How Macaulay Putras Ridiculed Covaxin and Data Proved Them Wrong
How Macaulay Putras Ridiculed Covaxin and Data Proved Them Wrong
I told Bharat Biotech in a lighter vein that they should name their company after ‘another country’ Biotech not Bharat, for acceptability from the Macaulay-minded people!

The Phase III human clinical trials of Covaxin began in mid-November 2020, involving 26,000 volunteers, between 18 and 98 years of age, across 21 sites. It was India’s first and only Phase III study for a COVID-19 vaccine, and the largest Phase III efficacy trial ever conducted here for any vaccine. The study included 2,433 participants over the age of 60 and 4,500 with co-morbidities.

The interim results of the trial released in late April 2021, showed an efficacy of 100 per cent against severe COVID-19 disease; the efficacy of protection from asymptomatic COVID-19 infection was 78 per cent, putting it at par with other global front-runner vaccines. The analysis was on a data set of 127 Covid-positive volunteers.

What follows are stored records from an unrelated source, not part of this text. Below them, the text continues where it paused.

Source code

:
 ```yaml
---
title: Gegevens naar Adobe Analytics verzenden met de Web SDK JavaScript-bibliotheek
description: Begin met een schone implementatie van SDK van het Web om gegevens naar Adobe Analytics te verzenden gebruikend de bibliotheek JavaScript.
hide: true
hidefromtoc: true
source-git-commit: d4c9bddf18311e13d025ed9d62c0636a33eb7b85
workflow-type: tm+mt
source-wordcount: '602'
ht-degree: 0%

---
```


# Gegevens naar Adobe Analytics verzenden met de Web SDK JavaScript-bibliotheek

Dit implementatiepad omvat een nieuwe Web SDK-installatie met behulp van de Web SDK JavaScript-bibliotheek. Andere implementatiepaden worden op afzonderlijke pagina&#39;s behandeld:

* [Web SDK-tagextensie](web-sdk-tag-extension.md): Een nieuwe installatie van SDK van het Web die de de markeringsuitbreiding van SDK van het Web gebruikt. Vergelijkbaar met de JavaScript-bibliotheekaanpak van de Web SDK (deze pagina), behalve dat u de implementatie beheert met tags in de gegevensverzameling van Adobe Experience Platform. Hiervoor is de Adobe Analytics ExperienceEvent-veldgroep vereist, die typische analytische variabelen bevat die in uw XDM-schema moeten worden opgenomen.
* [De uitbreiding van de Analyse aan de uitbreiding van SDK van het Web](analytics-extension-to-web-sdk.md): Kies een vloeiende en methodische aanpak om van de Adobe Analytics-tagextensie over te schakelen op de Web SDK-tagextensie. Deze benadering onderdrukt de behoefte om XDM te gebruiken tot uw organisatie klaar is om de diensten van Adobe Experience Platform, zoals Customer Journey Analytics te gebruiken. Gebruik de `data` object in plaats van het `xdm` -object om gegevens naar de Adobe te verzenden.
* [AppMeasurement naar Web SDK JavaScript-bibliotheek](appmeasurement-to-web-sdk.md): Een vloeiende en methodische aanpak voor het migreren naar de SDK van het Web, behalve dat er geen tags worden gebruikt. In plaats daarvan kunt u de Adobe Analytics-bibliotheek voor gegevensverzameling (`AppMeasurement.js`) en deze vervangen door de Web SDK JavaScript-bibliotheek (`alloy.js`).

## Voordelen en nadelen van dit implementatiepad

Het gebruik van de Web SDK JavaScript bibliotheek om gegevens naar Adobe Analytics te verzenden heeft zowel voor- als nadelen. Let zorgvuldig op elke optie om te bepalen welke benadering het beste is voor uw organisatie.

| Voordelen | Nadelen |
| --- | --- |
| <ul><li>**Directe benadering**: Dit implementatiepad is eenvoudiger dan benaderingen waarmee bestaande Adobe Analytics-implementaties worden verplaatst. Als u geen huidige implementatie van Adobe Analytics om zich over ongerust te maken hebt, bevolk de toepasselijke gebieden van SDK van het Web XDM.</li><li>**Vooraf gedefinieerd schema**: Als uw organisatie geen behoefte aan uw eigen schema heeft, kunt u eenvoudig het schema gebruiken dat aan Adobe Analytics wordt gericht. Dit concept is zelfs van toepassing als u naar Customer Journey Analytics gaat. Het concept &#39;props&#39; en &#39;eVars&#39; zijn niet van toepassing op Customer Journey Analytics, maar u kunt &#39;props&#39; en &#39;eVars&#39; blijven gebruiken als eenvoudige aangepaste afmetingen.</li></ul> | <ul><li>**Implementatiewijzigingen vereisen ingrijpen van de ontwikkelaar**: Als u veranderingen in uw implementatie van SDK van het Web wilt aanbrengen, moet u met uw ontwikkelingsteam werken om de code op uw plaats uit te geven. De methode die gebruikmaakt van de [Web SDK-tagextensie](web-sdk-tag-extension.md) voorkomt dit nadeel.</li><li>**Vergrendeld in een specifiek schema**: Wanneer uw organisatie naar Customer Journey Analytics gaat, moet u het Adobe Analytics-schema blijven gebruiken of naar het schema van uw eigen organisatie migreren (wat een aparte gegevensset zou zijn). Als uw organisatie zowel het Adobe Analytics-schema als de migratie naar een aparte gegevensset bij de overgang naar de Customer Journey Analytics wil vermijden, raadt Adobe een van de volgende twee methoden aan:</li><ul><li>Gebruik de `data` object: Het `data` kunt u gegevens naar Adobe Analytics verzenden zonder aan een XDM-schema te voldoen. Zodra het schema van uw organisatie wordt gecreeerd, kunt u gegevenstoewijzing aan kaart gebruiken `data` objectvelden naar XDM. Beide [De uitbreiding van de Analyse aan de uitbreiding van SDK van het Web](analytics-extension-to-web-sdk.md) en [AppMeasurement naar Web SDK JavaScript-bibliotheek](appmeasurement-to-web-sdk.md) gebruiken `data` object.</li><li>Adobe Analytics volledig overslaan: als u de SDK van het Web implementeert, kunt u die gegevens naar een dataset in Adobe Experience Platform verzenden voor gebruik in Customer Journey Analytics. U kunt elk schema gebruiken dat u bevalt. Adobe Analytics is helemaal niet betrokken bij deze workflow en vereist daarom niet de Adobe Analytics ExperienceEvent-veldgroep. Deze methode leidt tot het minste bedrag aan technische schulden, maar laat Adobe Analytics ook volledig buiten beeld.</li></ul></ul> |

Data from 25,800 participants, half of whom received the vaccine and the other half a placebo, also showed that the vaccinated candidate was safe and well tolerated. A review of the safety database showed that severe, serious and medically attended adverse events occurred at low levels and were balanced between vaccine and placebo groups. This was again published in The Lancet.

Analysis from the NIV indicated that vaccine-induced antibodies could neutralize the known variants of concern including the delta variant.

This was all excellent news! Those results will always be a matter of great pride to us at the ICMR, which I will cherish for the rest of my life. There were critics who said that we had to complete Phase III before giving the vaccine to humans, before it could be given to the nation. But there is a Gazette notification of 19 March 2019, which is pre-COVID, and it said that in national interest, if a product has successfully undergone the Phase II trial, it can be deployed. In other words, emergency authorization can be given. And that rule was invoked by the Drugs Controller on 2 January 2020, when approval for Covaxin was issued.

The leadership had about, I would say, more than 15 meetings with various chief ministers of different states. And at that point in time, we had to participate and any question that was put forward for the vaccine or for the testing would come to me. So we were all on our toes at every level. But there was no question after the Emergency Use Authorization (EUA) happened. We were only asked how we could help out; the government would help the company to scale it up.

As we battled one challenge after another and found ways to deal with them, and firmed our resolve to have an Indian vaccine, a tiny section of our population—the so-called experts in the media and elsewhere—began to raise doubts on our ability. It was not the first time that an Indian initiative was being ridiculed even before it had the opportunity to succeed. But it was disgraceful that it should happen at a time when our scientists and researchers were showing a steely determination to find a solution to the pandemic.

It was the Macaulay-mindset at work. What had T.B. Macaulay done? He framed India’s education policy. He said that if the East India Company had to rule over this country, we have to systematically destroy its education system, drilling every Indian’s mind that the Indian education system is inferior to that of the British. This was instilled in 1834 in every Indian’s mind. It is this Macaulay mindset which is responsible for every Indian critic in India who feels that anything Indian can never work.

And that’s why I told Bharat Biotech in a lighter vein, that they should name their company after ‘another country’ Biotech not Bharat, for acceptability from the Macaulay-minded people! It was something I mentioned during my depositions before the Department Related Parliamentary Standing Committee on Health and Family Welfare and the parliamentary standing committee on ‘COVID-19 pandemic response, India’s contribution and the way forward’. I would like to put on record that the members of these panels were most supportive and praised the efforts of the ICMR. Cutting across party lines, they were also of the opinion that the work that the ICMR had done was phenomenal.

Once the Phase III clinical results came out, it laid to rest the criticism of the cynics. It is the vaccine which has more than 10 full scientific publications in top international journals, all featuring only Indian authors.

The approvals for Covaxin, contrary to criticism, were purely data-driven. Phase II trials established beyond doubt the immunogenicity of the vaccine. No responsible Subject Expert Committee (SEC) approves vaccines without adequate data, and those involved with the approval were all responsible people. Experts had taken into account the alpha variant of SARS-Cov-2 before granting approval to Covaxin. And because Covaxin is a whole-virus inactivated vaccine, as I mentioned earlier, it is equipped to target all parts of the virus instead of just partially. The virus is known to have undergone mutations in the spike protein also, and drug makers such as Pfizer Inc. have admitted that it needs about four to six weeks to make tweaks to their vaccine to adjust to the new mutations.